Her rival John Stefanini has conceded in the historic race.


Photo via Facebook

For the first time in its history, Framingham has picked a mayor: Museum of Science education executive and former teacher Yvonne Spicer.

Her opponent, former selectman and Massachusetts state representative John Stefanini, conceded after 8:30 p.m., MetroWest Daily News reporter Jim Haddadin reports. Spicer’s campaign says she received 58 percent of the point, according to Haddadin.

“I am grateful. And I’m humbled and I promise this city that I will do my very best to make sure that everyone has a seat at the table,” Spicer said after receiving a call with congratulations from Stefanini.

The community that embraced the label of America’s largest town voted earlier this year to abandon its centuries-old town meeting form of government and become a city, handing over power to an elected city council, school committee, and a mayor.

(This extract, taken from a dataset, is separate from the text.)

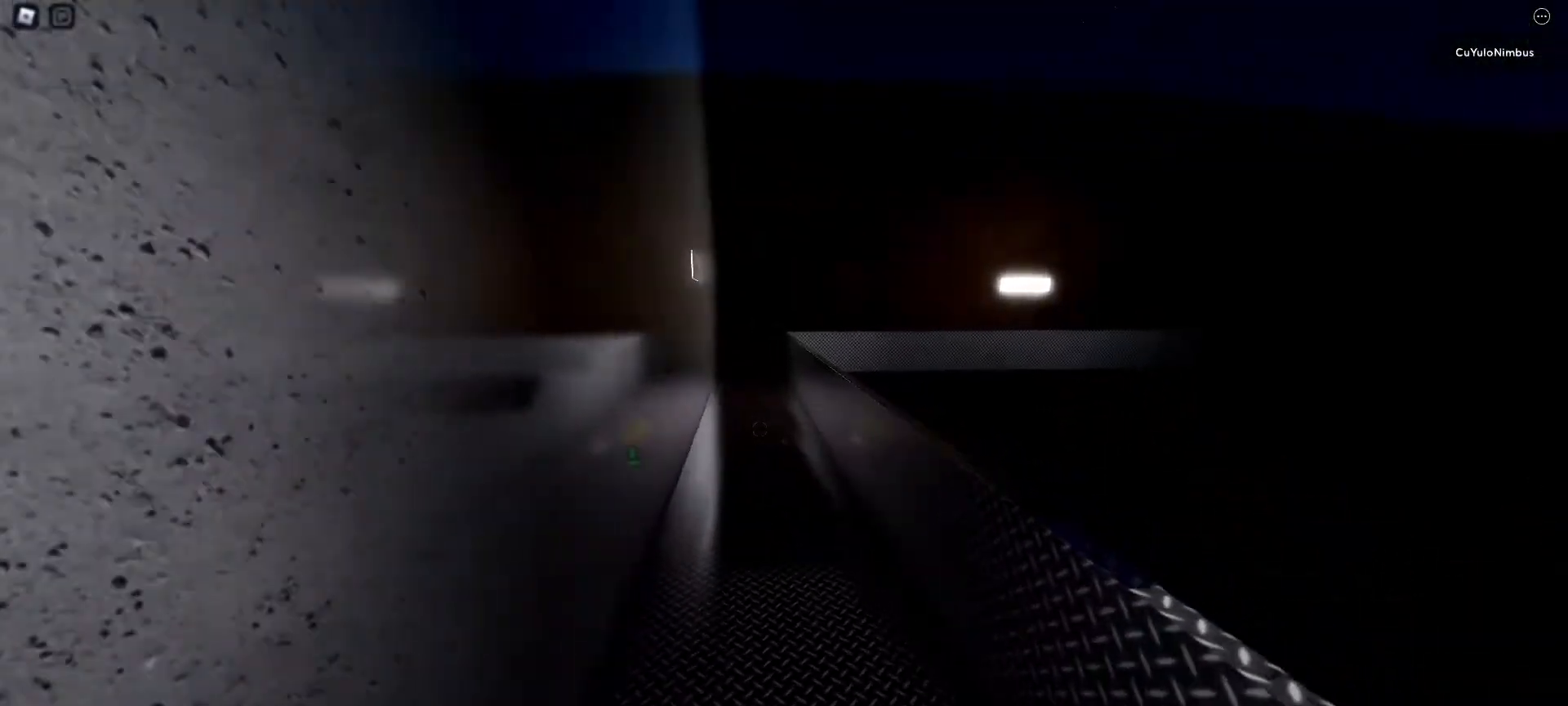
{"keys": ["a", "w"], "mouse": [], "events": [[500, "a", "down"]]}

It almost didn’t happen. A vote on the change in the town of 70,000 came down to just a few dozen votes–so close it needed a recount. Stefanini supported the transition to becoming a city from the beginning; Spicer voted against it.

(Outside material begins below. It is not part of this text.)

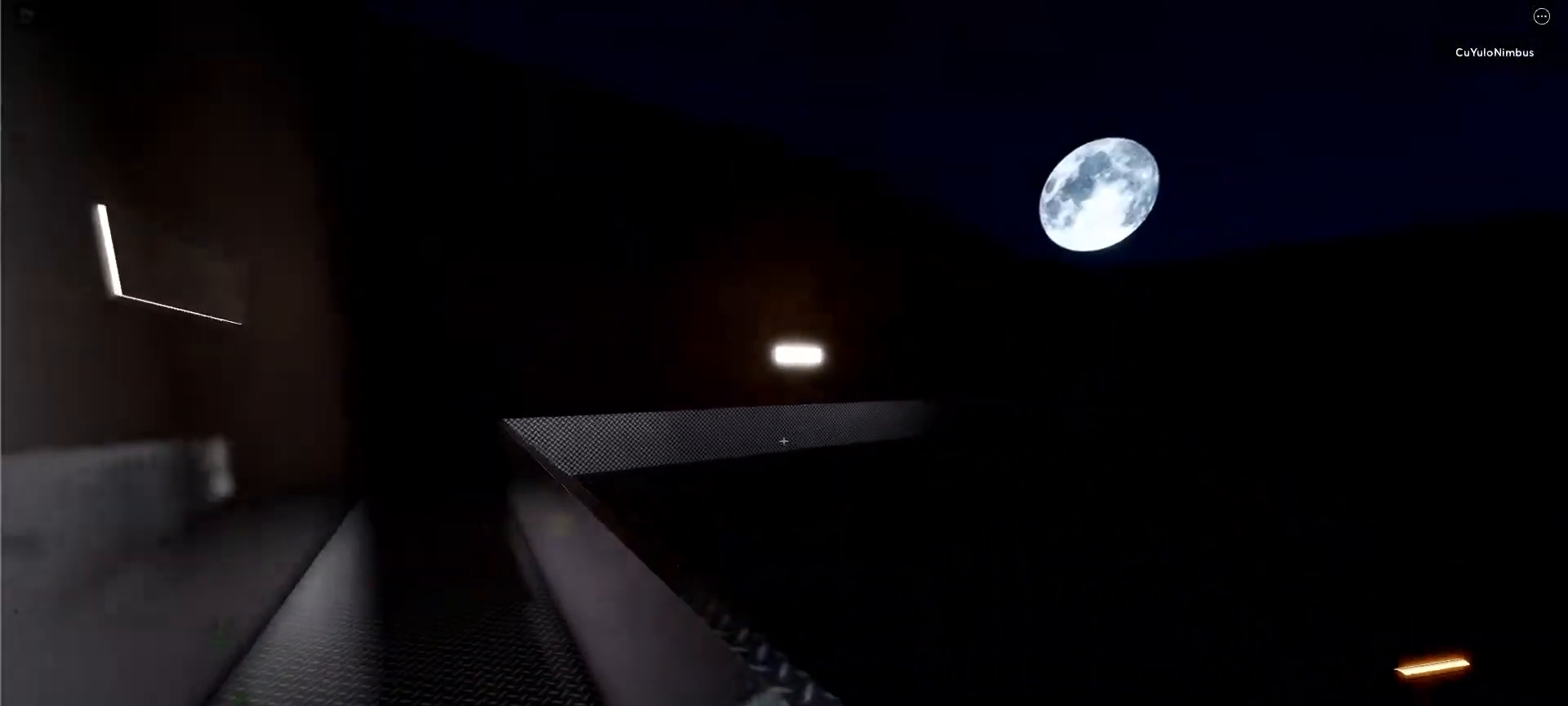
{"keys": ["a", "w"], "mouse": [], "events": []}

Things got messy. A flood of candidates sought the position–the most powerful the community has ever seen, and a seat with the largest paycheck of any mayor in the state–including many who had never once run for elective office.

It wasn’t clear from the beginning who would take the historic position. Stefanini, as the candidate with by far the longest and most consistent history in local politics, had been considered an early favorite, and he had an early lead in fundraising.

But Spicer, fueled in part by a scandal that dogged Stefanini’s campaign from the beginning, won the preliminary election decisively, earning 59 percent of the vote to Stefanini’s 29 percent. Stefanini had been caught on security footage in a Framingham library snatching campaign materials for Spicer and wedging a poster behind a trash can. He would apologize for his actions, which he had sought to justify by saying he believed campaigning in public buildings to be off-limits, but Spicer promoted that misstep throughout her campaign. A link to a video of the incident was included in pro-Spicer fliers.

The race was closely watched in the community, which has sought to streamline its governance to leverage its potential as a city along major highways and train stop, which has become a prime target for developers but still has blighted areas in its downtown, is scarred by vacant shopping plazas, has a handful of under-performing schools, and still feels split by Route 9 into a more affluent north and less affluent, less politically powerful south side.

Now, those problems are Spicer’s to solve. “I think together– all of us in Framingham, everyone doing their part–we’ll be just fine and we’ll be able to move forward with great success in our city,” Spicer said.